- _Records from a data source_
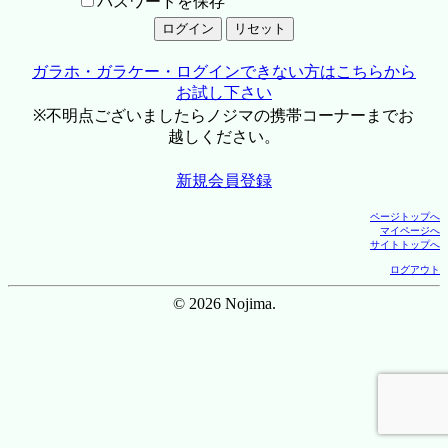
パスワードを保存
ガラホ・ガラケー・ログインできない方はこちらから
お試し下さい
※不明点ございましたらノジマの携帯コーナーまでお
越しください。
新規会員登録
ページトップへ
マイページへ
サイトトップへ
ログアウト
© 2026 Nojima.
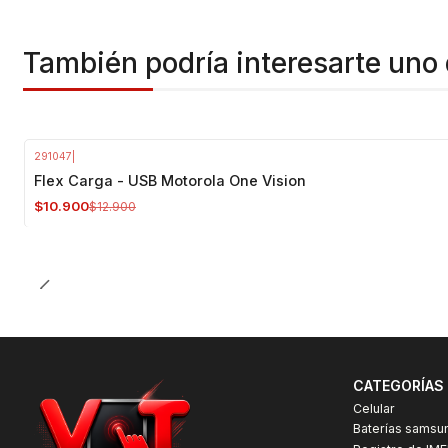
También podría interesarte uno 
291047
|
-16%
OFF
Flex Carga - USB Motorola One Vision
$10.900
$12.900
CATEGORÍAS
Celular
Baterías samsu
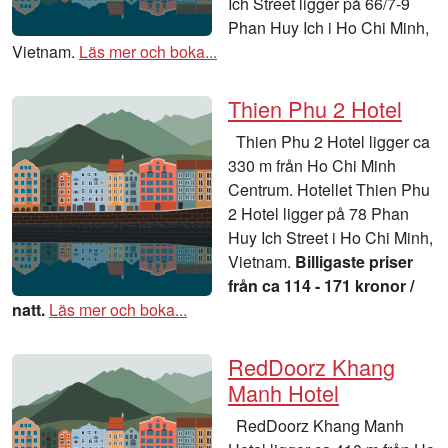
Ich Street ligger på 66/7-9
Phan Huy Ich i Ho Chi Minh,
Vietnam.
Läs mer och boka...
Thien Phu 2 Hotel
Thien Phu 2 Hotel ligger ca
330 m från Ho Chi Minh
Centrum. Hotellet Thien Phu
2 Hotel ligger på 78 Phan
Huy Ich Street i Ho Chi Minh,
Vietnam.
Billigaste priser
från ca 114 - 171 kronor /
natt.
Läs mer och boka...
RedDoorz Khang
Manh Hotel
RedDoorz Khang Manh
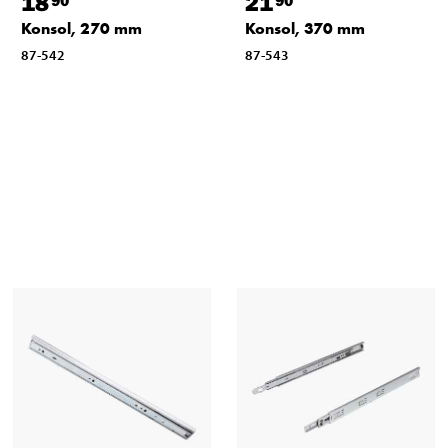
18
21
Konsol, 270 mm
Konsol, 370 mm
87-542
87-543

---

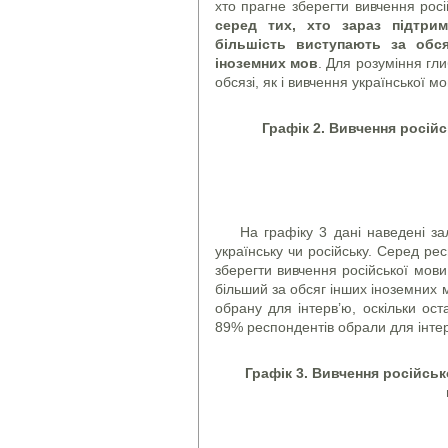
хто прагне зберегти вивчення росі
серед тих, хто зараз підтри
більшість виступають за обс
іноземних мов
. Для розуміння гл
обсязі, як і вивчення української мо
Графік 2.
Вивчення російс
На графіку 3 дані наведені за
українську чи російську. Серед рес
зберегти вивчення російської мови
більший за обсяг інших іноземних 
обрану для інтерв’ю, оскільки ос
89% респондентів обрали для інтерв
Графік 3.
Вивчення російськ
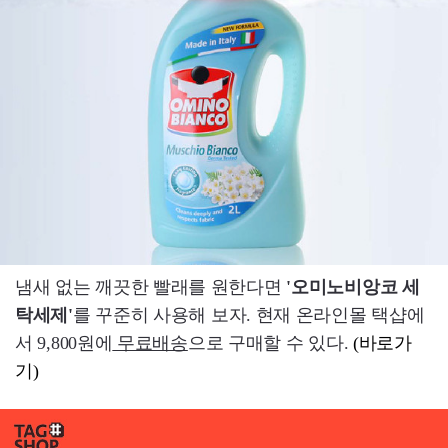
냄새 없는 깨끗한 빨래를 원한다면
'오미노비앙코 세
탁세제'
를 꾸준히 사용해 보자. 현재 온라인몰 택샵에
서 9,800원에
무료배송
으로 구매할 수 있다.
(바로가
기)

- _What the exercise asks_
Given the word "інтерв", show every line of the records that contains it.

- _The completed task_
обрану для інтерв’ю, оскільки ос
89% респондентів обрали для інтерв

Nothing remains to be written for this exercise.